【杵島郡白石町湯崎小島、久治地区】

中世の村と人々現地調査レポート

SU-27 1AG94051 大平龍子

      1AG94073 川越寛子

      1AG94079 吉川真季

<白石町湯崎小島の江口さんより>

 私達は、白石町湯崎小島の香月幸夫さん宅を、話を聞こうと訪ねましたが、幸夫さんは不在で、幸夫さんの奥様から詳しそうな人を聞き、急遽お隣の江口さんのお宅を訪ねることにしました。

 

@しこ名について

 江口さんは、去年役場を退職された方で、町の地理についてよくわかっている方で大変助かりました。しこ名についてお聞きしましたが、年もお若いし、あまり伝承されていないということでこちらのお宅では、しこ名はわかりませんでした。また、香月さんのお宅でも同じ様なことを言われました。なお、江口さんのお宅では、自分の家を中心に、「みちのきた」などという呼び方をされているそうです。

 

A水利のあり方

 農業用水はどこからひいているのですか?とお聞きすると、通常から船野にある小さな溜池からと、嘉瀬川溜池からひいているとのことです。白石町は有明海との高低の差が2〜3mだそうで、水が滞りやすいので、山の水でながしているが、井樋でせきとめた水を有明海が干潮のときに、水をながすようにしているそうです。井樋は、町ごとにあって、番をする人はそこの近くに住んでいる方がなさるそうです。

 

B去年の対策について

 去年は大変な水不足でしたが、どのような対策をされたのですか?とお聞きすると、江口さんのお宅では、ご自分の田んぼの中で時間給水をしてもらう土地を決めて、自分のうちで食べる分だけのお米を、通常より多く植えるなどして作られたそうです。時間給水の呼び名は、そのまま時間給水でした。

 30年前に同じことが起こっていたら…?とお聞きすると、溜池の水も既にあったので、今とあまり変わりはなかったのでは、とおっしゃいました。

 

C村の範囲について

 村の範囲をお尋ねしたところ、かなり詳細にわかりましたが、次に訪ねた竹下さんのおっしゃるのとは、若干の違いがありました。境界線は提出する地図に示すとおりです。

◆ 元データ ◆
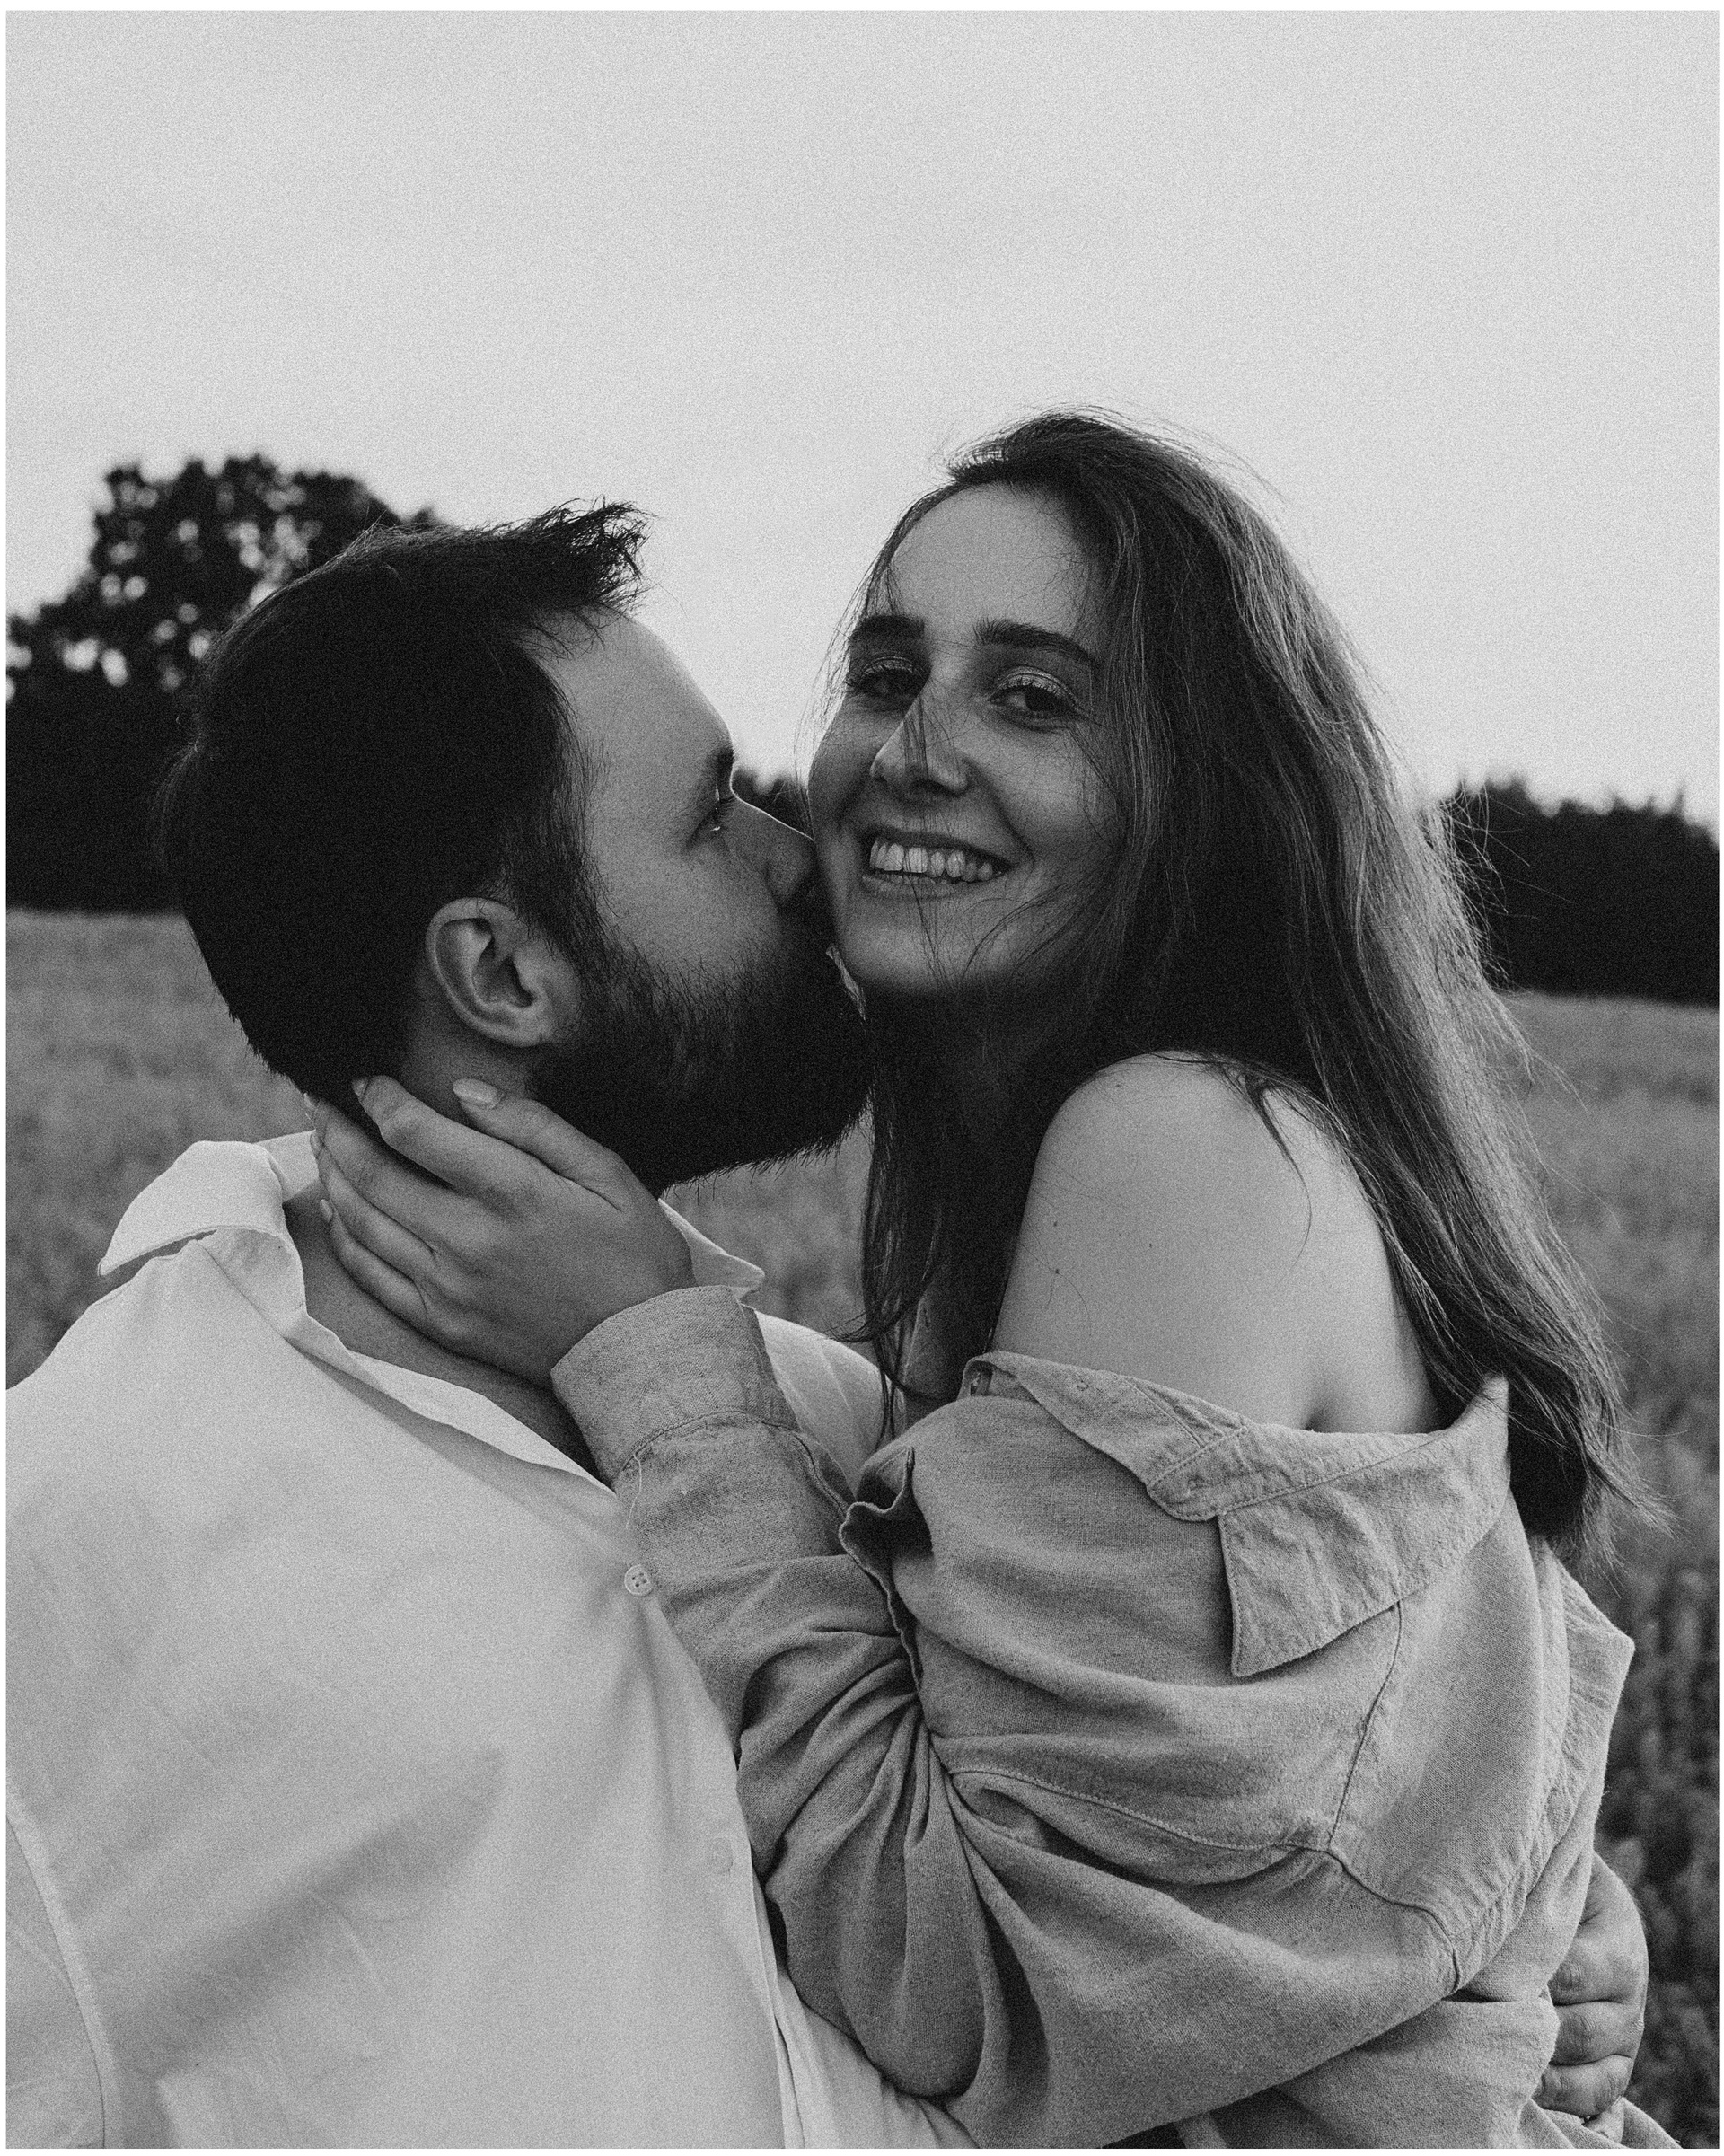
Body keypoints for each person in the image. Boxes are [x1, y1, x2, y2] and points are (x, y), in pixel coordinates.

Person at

◆ 練習問題 ◆
湯崎小島での聞き取りをまとめた現地調査レポートを、最後の文の後から書き継いでもらえますか? 今回は資料を使わなくてかまいません。

◆ 解答 ◆
D村の耕地について

 以前は、はっきりとわかれてはいなかったが、湿田と乾田があり、乾田での裏作は小麦だったそうです。とれる田ととれない田では、どれくらい差がありましたか?とお聞きすると、あまり差はなかったということです。

 

 江口さんは、突然うかがったのに本当に親切にしてくださって、白石町は昔、須古という地名で合併して白石町になったという話やおとこじまから転じて小島になったという話など、本当に丁寧に白石町の事を語っていただき、大変興味深い話を江口さんのご厚意によって聞けることができたと思いました。

 

 

<白石町湯崎久治 竹下広二さん(76)・マキそん(74)夫婦より>

 お年を召していらっしゃったので小島よりはお話を伺うことができました。

 

@しこ名について

 「しこ名を教えて下さい。」と尋ねると、家の当りは一町角(100a)ずつ区切って、「いちのかく」「にのかく」という名をつけていたそうです。また、神社の所有する田ん中は「いなさだ」と呼ばれ、その他に「ひのめ」という田ん中もあったそうだ。堀のしこ名について尋ねると、「ごけんぼい(り)(幅が五軒分あったから)」「すわさんぼい(り)」「馬入川(ここで馬を洗っていた)」というしこ名を教えていただいた。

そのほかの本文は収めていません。